The silver-haired bat is associated with forest and grassland habitats and is often abundant in old-growth forests. During the summer, these solitary bats may be found roosting in hollow trees, beneath the loose bark of trees, and even beneath rocks. During migration, they may also be found in buildings, in trees and occasionally in caves.
Silver-haired bats are insectivorous. They are known to feed on flies, midges, leafhoppers, moths, mosquitoes, beetles, caddisflies, ants, crickets and occasionally, spiders.
The Silver-haired bat is a generally solitary species, typically roosting alone or in small groups. During the summer months, males and females will be geographically separated from one another, coming together only in the fall for breeding. They breed once a year in the fall during migration and after a gestation period of 57 days, the female will give birth to one to two pups. Offspring will reach sexual maturity within 145 to 160 days. Typical lifespan ranges from 4-12 years in the wild.
Classic survey methods for silver-haired bats include mist-netting over water sources and the use of ultrasonic bat detectors. Mist netting surveys in Georgia should follow guidelines laid out on our Bat Survey Guidance webpage (http://www.georgiawildlife.com/BatSurveyGuidance).

__INFORMATION GIVEN__:
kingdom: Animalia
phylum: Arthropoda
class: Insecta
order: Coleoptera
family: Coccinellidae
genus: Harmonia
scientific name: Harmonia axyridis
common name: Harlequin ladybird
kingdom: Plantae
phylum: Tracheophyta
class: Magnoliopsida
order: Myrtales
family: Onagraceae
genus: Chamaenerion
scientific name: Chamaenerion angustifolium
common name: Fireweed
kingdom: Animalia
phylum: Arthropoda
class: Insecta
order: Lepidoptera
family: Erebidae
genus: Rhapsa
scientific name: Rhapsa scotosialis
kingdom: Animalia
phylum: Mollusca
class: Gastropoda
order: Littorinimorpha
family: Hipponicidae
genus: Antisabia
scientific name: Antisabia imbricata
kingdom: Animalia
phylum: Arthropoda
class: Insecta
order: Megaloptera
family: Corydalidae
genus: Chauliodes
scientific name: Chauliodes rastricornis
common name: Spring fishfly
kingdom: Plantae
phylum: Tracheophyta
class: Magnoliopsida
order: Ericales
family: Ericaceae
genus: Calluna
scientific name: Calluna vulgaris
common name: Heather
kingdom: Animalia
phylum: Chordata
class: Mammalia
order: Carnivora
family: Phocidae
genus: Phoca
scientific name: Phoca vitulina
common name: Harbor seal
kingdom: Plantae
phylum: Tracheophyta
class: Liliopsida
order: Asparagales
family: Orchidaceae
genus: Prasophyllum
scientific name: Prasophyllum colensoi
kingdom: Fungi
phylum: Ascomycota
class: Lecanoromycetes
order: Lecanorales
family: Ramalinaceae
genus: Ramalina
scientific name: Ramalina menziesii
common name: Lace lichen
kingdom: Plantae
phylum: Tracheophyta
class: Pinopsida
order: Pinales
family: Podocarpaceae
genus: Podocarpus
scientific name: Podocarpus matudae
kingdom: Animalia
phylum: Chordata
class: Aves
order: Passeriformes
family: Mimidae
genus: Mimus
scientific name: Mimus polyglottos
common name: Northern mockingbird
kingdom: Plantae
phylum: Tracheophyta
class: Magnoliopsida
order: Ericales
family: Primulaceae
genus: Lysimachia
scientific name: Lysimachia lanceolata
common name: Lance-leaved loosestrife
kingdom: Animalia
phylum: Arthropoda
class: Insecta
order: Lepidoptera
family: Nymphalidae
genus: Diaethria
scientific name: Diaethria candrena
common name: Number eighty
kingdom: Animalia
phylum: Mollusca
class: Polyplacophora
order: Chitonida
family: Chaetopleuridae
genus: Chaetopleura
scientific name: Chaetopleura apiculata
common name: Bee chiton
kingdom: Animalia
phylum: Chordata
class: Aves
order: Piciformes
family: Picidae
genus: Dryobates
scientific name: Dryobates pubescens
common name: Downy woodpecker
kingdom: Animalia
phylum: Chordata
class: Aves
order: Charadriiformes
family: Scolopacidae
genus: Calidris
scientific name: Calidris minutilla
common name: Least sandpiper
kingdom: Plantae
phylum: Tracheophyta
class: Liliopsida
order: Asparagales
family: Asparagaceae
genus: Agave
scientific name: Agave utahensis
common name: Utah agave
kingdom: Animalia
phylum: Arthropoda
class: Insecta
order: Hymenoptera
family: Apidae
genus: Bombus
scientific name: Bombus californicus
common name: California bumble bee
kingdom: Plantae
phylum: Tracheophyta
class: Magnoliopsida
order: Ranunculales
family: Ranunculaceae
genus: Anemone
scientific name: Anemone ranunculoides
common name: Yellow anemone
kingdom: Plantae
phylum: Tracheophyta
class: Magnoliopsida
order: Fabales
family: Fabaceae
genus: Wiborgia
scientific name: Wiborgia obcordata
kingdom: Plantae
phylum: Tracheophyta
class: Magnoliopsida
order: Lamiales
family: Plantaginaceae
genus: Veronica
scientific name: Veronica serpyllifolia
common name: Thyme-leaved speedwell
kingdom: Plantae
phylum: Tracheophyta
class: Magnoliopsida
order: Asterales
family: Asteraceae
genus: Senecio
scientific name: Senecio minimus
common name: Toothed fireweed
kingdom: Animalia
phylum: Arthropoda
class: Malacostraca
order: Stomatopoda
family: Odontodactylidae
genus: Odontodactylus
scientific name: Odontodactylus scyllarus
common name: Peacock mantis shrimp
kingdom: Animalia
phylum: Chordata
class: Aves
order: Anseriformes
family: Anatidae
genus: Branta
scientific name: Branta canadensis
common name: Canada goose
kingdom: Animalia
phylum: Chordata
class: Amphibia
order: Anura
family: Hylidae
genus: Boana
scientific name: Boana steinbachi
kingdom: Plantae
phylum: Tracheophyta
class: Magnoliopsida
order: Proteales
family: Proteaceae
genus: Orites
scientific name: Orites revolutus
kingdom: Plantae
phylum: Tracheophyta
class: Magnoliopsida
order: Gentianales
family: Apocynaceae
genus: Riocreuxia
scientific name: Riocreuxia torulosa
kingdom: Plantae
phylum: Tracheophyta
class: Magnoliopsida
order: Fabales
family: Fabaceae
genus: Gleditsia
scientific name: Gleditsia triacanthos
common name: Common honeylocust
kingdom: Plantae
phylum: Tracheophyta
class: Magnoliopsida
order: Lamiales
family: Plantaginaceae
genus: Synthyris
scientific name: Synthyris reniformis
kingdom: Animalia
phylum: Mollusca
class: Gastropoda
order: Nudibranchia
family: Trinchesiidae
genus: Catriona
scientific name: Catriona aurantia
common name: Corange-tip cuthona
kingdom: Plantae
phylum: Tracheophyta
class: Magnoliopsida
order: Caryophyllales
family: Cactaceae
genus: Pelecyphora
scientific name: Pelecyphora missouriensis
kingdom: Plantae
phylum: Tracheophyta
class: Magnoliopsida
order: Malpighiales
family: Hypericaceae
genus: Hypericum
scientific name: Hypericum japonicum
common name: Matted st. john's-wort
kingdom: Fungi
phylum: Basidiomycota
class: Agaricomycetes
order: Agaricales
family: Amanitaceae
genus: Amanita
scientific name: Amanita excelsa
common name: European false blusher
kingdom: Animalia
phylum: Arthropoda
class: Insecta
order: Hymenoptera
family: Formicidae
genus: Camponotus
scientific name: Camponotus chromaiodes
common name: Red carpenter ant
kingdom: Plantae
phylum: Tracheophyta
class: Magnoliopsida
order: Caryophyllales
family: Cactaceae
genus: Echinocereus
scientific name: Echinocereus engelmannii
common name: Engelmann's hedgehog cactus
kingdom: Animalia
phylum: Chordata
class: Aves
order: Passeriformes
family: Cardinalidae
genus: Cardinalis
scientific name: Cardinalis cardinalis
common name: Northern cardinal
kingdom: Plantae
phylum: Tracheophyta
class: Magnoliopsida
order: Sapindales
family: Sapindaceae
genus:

__CHECK YOUR UNDERSTANDING__:
**A.** According to the text on the silver-haired bat, how long is the gestation period?
**B.** Continue the text on the silver-haired bat from its last sentence.

__SOLVED PROBLEMS__:
**A.** 57 days.

**B.**
The silver-haired bat ranges from southern Alaska and Canada south throughout the United States to Bermuda and northeastern Mexico.They occur irregularly over these areas but is most abundant in forested sections of the western United States. Little is known about the migratory patterns of this species but it is thought that many may migrate long distances between summer and winter habitats.
Although the silver-haired bat has no special endangered or threatened status at this time, human activities such as habitat destruction for urban development pose a threat due to habitat loss.
There are no state-level protections for this species.
Vondoff (1996) proposed various management practices to provide the best opportunity to conserve suitable roosting habitat for the silver-haired bat. These practices include selection harvesting to reduce understory and maintain lower density, large-diameter trees, prescribed fire (low-intensity burns), and retention of large areas of forest.
Barbour, R.W. and W. H. Davis. 1969. Bats of America. Lexington: The University Press of Kentucky.
Bentley, Justin. “Lasionycteris Noctivagans (Silver-Haired Bat).” Animal Diversity Web, animaldiversity.org/accounts/Lasionycteris_noctivagans/.
Schmidt, Cheryl A. “Conservation Assessment for the Silver-Haired Bat in the Black Hills National Forest South Dakota and Wyoming.” United States Department of Agriculture. April 2003.
Schwartz, Charles W, and Elizabeth R Schwartz. The Wild Mammals of Missouri. Vol. 3, University of Missouri Press, 2016.